Top of Material provided
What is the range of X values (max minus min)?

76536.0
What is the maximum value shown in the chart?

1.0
Bottom of Material provided
Top of Material provided
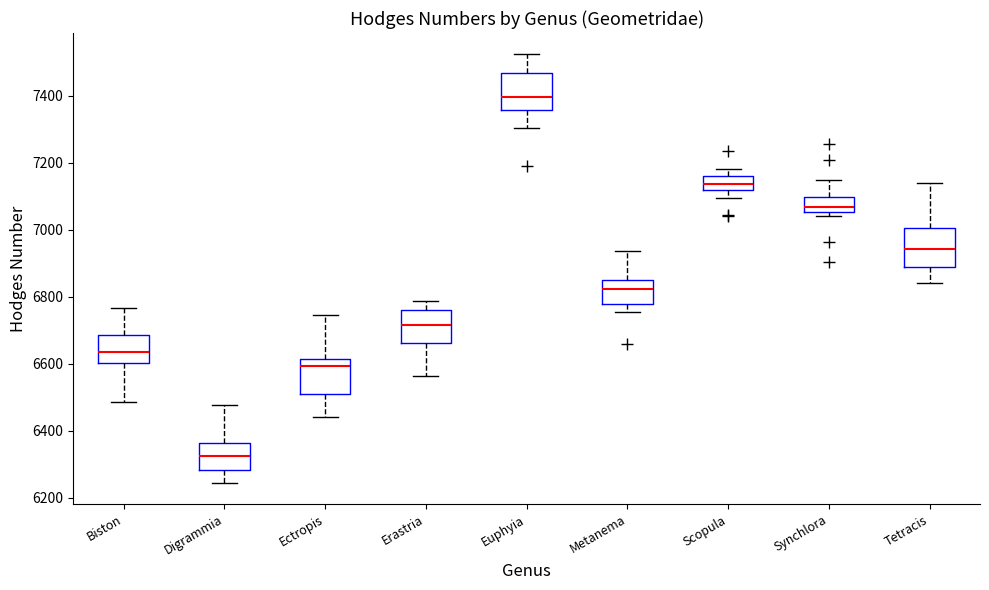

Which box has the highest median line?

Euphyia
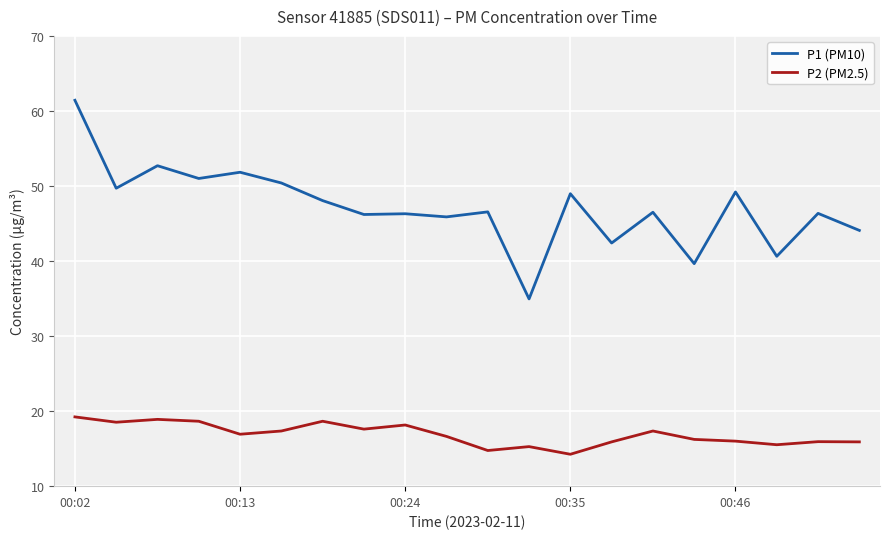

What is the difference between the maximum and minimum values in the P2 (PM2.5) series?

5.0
Bottom of Material provided
Top of Material provided
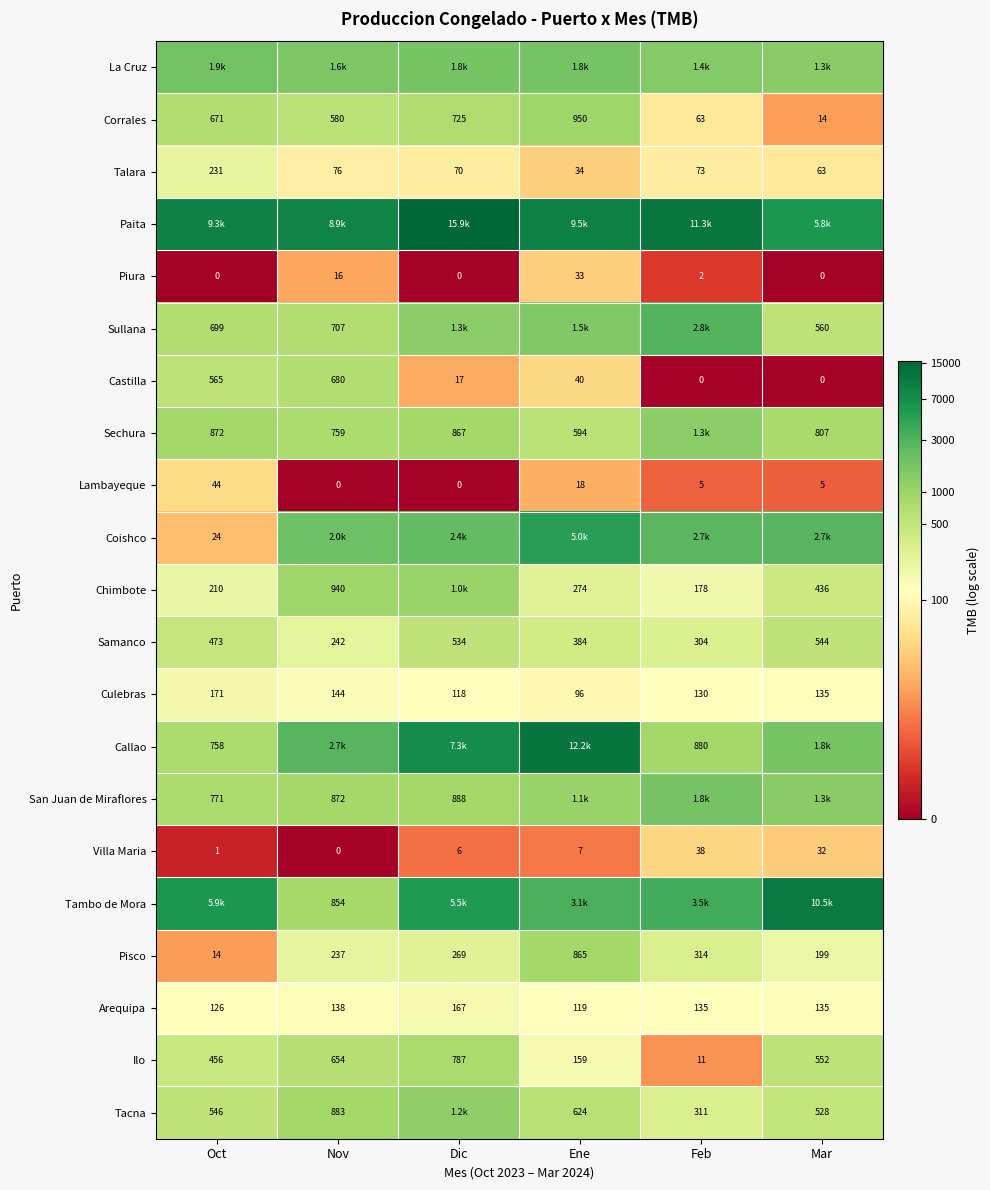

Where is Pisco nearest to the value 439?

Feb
Bottom of Material provided
Your goal -
Copy the items word for word, from the line with "Which box has the highest median line?" up to and including the line with "What is the difference". Leave out the pictures.

Written solution -
Which box has the highest median line?

Euphyia

What is the difference between the maximum and minimum values in the P2 (PM2.5) series?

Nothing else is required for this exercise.